Recently too, much has been made of revelations from the World Bank President and the IOCs and other Oil and Gas corporations operating in Nigeria, about the directive to invest and fund projects in the North.

What is shocking is not just the fact that this government of change could actually have given such directives; what is even more shocking has been the tone of a majority of the responses so far. These have been as sectional as the actions of the government itself has been.

It is little wonder that under the watch of this incompetent ruling class [in office and in opposition], the country has been led to the very precipice of disintegration.

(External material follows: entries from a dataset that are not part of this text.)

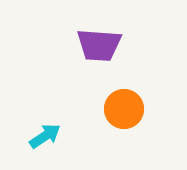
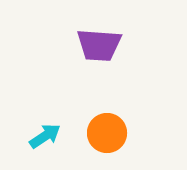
orange circle: moved 17 px left, 24 px down
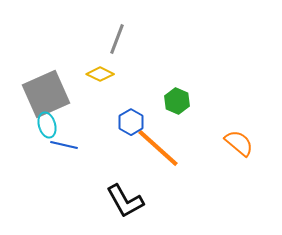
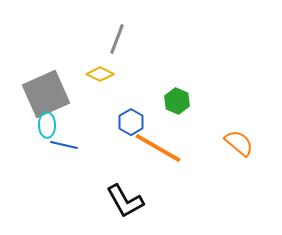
cyan ellipse: rotated 15 degrees clockwise
orange line: rotated 12 degrees counterclockwise
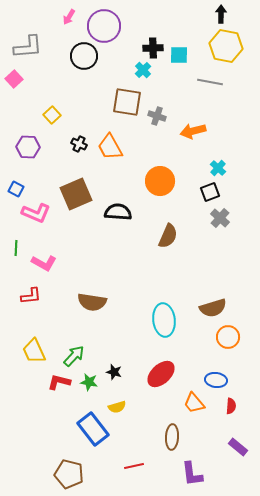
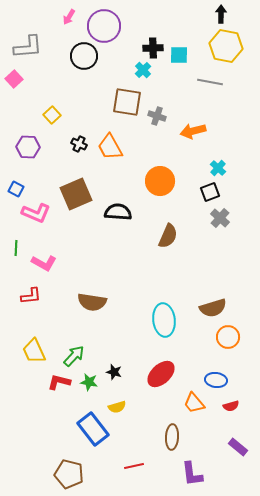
red semicircle at (231, 406): rotated 70 degrees clockwise
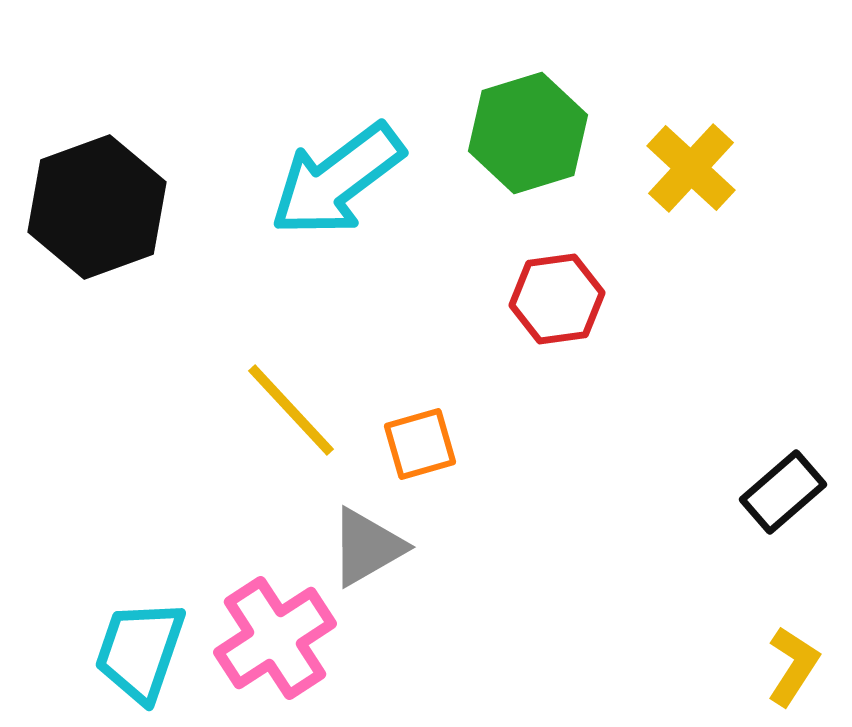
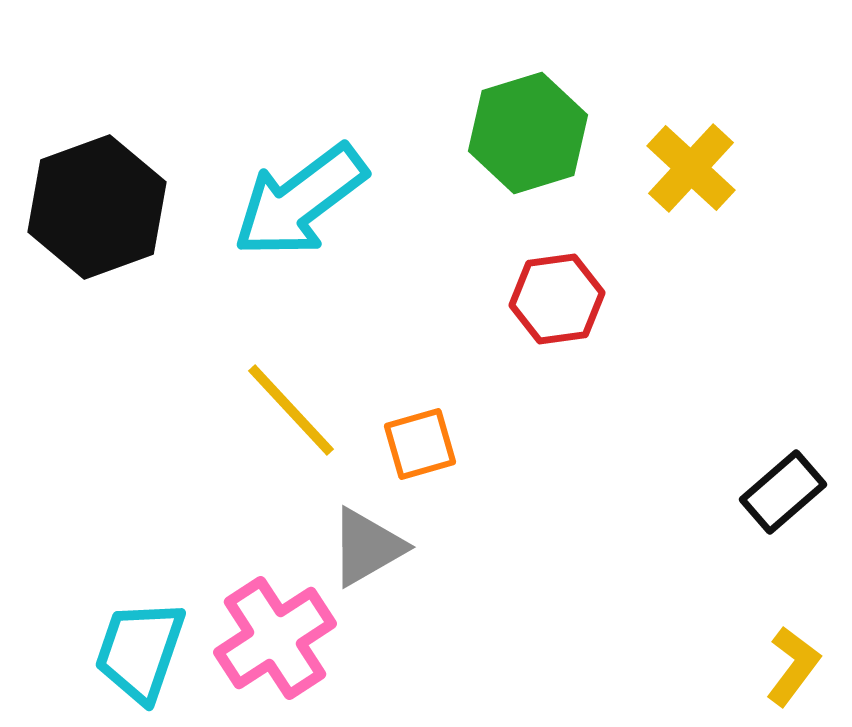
cyan arrow: moved 37 px left, 21 px down
yellow L-shape: rotated 4 degrees clockwise
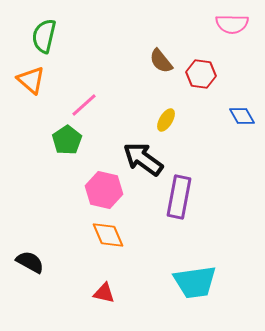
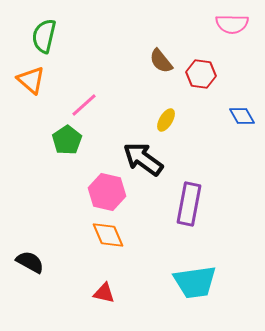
pink hexagon: moved 3 px right, 2 px down
purple rectangle: moved 10 px right, 7 px down
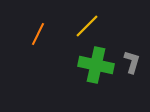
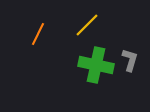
yellow line: moved 1 px up
gray L-shape: moved 2 px left, 2 px up
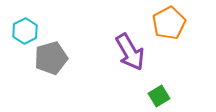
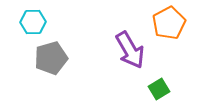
cyan hexagon: moved 8 px right, 9 px up; rotated 25 degrees clockwise
purple arrow: moved 2 px up
green square: moved 7 px up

The main reason why a leader can be sectional, or appear to be so; why a government can be construed to be sectional; and why those opposed to it can also be making sectional demands; is the absence of a clear cut participatory, all-embracing multi-stakeholder process for national human and economic development planning; one that will also include an operational and implementation strategy as well as an investment plan [called the budget].

With such a holistic national development plan in place, based on a national needs assessment, reflecting national priorities, and citizens’ interests across the country, all that a government needs to do is to ensure that development assistance as well as corporate social responsibility spending and financing key into such a plan. The role of a National Budget and Planning Ministry will thus include that development assistance and corporate CSR as well as private and public-sector investments respond to this plan and that they are spread appropriately and in accordance with needs and priorities that have been collectively identified.

This is how to govern. What is happening at the moment is a clear example of how not to govern, while the response of the majority of the political elites opposed to the government and or critical of it, is also a clear manifestation of the inability of this ruling class as a whole to provide people centred and citizenship strengthening governance and leadership.

What can we conclude from all these? The emergent absurdities of this unhinged change is another testament to the failure of class leadership by the ruling class and the resultant failure of governance and failure of the nation building project. It is why we have yet to build a Nigerian nation with a single and common Nigerian citizenship. It is why we are all fragmented as Arewa, Biafra, Odua, minorities and all what nots.

And more importantly, it is why it is up to us who think differently, who know that this country can be made to work for all her citizens, to once again take the bull by the horns, take our destiny into our own hands, and retrieve our country from this insolent, indolent and incompetent failed ruling class.